[Passage provided — start]

From 6a2c4afcb296b60aaae3e8480c6af8d95ac0dff3 Mon Sep 17 00:00:00 2001
From: Neil Williams <neil@reddit.com>
Date: Wed, 20 Jun 2012 10:58:31 -0700
Subject: [PATCH] Directly access traffic database for traffic queries.

Traffic stats are currently pulled from the traffic app, which is a
separate pylons application, via HTTP requests. This patch eliminates
the dependency on that extra app by moving the queries into the reddit
app while maintaining the existing API near-verbatim. This allows us to
ditch the external traffic app.
---
 r2/r2/lib/pages/pages.py             |   8 +-
 r2/r2/lib/traffic.py                 | 140 ++++++------
 r2/r2/lib/utils/_utils.pyx           |   3 +
 r2/r2/models/traffic.py              | 310 +++++++++++++++++++++++++++
 r2/r2/templates/promotedtraffic.html |   2 +-
 r2/r2/templates/reddittraffic.html   |   2 +-
 6 files changed, 381 insertions(+), 84 deletions(-)

[Passage provided — finish]
[Data block — start]

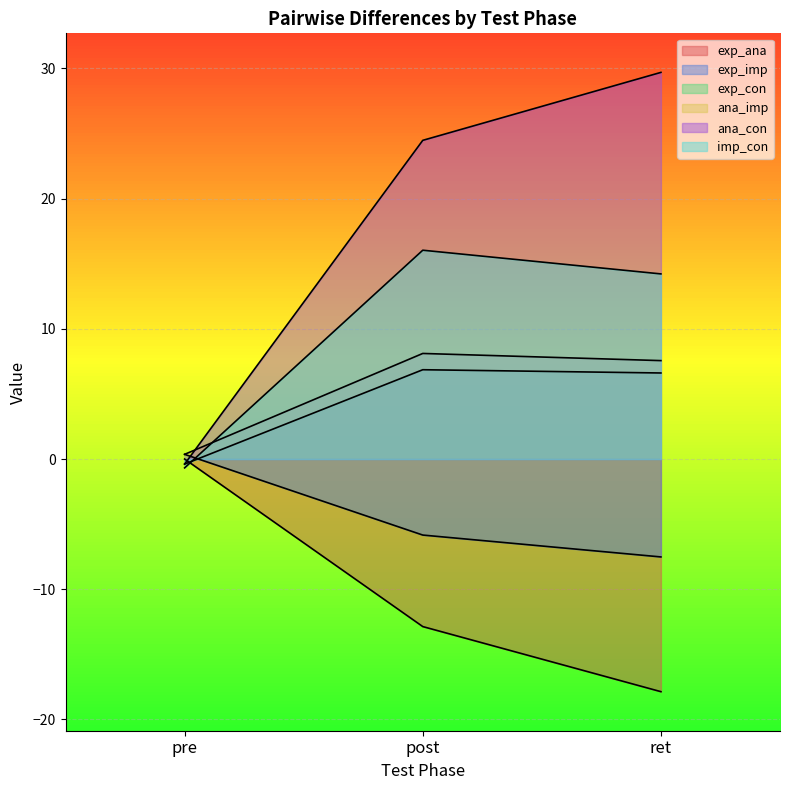

List the labels in order of exp_con value, smallest first.

pre, ret, post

[Data block — finish]

### Assignment A
According to the reddit traffic patch, how does the reddit app currently get traffic stats from the separate traffic app?
### Assignment B
Write what comes next in the reddit traffic patch, starting after its last line.

### Exercise output A
Through HTTP requests.

### Exercise output B
diff --git a/r2/r2/lib/pages/pages.py b/r2/r2/lib/pages/pages.py
index 3acd6d072..9a766dd1c 100755
--- a/r2/r2/lib/pages/pages.py
+++ b/r2/r2/lib/pages/pages.py
@@ -3256,10 +3256,8 @@ class PromotedTraffic(Traffic):
             self.preliminary = (until + datetime.timedelta(1) > now)
             self.traffic = load_traffic('hour', "thing", thing._fullname,
                                         start_time = d, stop_time = until)
-            # load monthly totals if we have them, otherwise use the daily totals
-            self.totals =  load_traffic('month', "thing", thing._fullname)
-            if not self.totals:
-                self.totals = load_traffic('day', "thing", thing._fullname)
+            # TODO: ditch uniques and just sum the hourly values
+            self.totals = load_traffic('day', "thing", thing._fullname)
             # generate a list of
             # (uniq impressions, # impressions, uniq clicks, # clicks)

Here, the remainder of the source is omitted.